DIRECTIONS FOR THIS TASK | Your task is to return all of the entries below exactly, leaving out each picture.

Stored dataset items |
■ ■ ■ ■
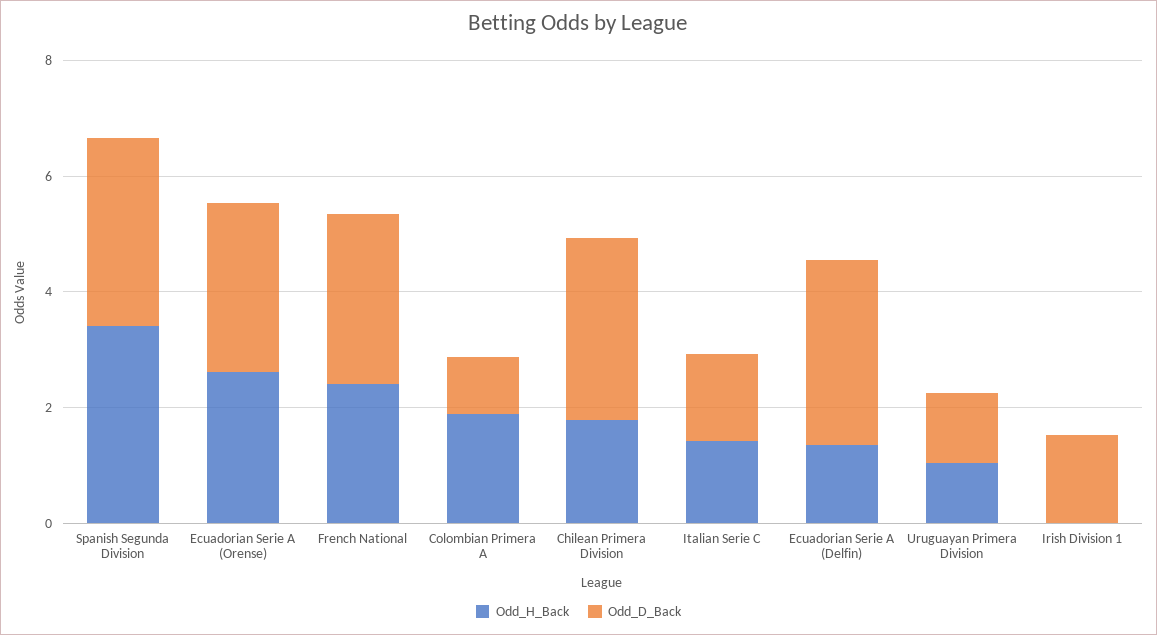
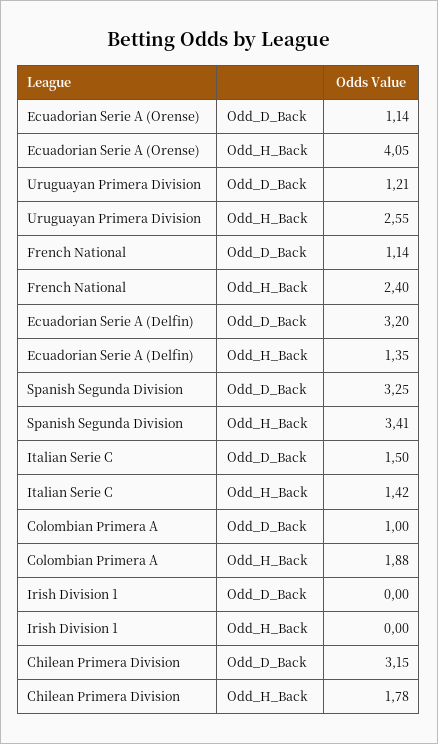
  {
    "Odd_H_Back": {
      "Spanish Segunda Division": 3.41,
-     "Ecuadorian Serie A (Orense)": 2.5,
+     "Ecuadorian Serie A (Orense)": 4.05,
      "French National": 2.4,
      "Colombian Primera A": 1.88,
      "Chilean Primera Division": 1.78,
      "Italian Serie C": 1.42,
      "Ecuadorian Serie A (Delfin)": 1.35,
-     "Uruguayan Primera Division": 1,
+     "Uruguayan Primera Division": 2.55,
      "Irish Division 1": 0
    },
    "Odd_D_Back": {
      "Spanish Segunda Division": 3.25,
-     "Ecuadorian Serie A (Orense)": 3,
+     "Ecuadorian Serie A (Orense)": 1.14,
-     "French National": 3,
+     "French National": 1.14,
      "Colombian Primera A": 1,
      "Chilean Primera Division": 3.15,
      "Italian Serie C": 1.5,
      "Ecuadorian Serie A (Delfin)": 3.2,
      "Uruguayan Primera Division": 1.21,
-     "Irish Division 1": 1.5
+     "Irish Division 1": 0
    }
  }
■ ■ ■ ■
OUTPUT OF THE EXERCISE |
  {
    "Odd_H_Back": {
      "Spanish Segunda Division": 3.41,
-     "Ecuadorian Serie A (Orense)": 2.5,
+     "Ecuadorian Serie A (Orense)": 4.05,
      "French National": 2.4,
      "Colombian Primera A": 1.88,
      "Chilean Primera Division": 1.78,
      "Italian Serie C": 1.42,
      "Ecuadorian Serie A (Delfin)": 1.35,
-     "Uruguayan Primera Division": 1,
+     "Uruguayan Primera Division": 2.55,
      "Irish Division 1": 0
    },
    "Odd_D_Back": {
      "Spanish Segunda Division": 3.25,
-     "Ecuadorian Serie A (Orense)": 3,
+     "Ecuadorian Serie A (Orense)": 1.14,
-     "French National": 3,
+     "French National": 1.14,
      "Colombian Primera A": 1,
      "Chilean Primera Division": 3.15,
      "Italian Serie C": 1.5,
      "Ecuadorian Serie A (Delfin)": 3.2,
      "Uruguayan Primera Division": 1.21,
-     "Irish Division 1": 1.5
+     "Irish Division 1": 0
    }
  }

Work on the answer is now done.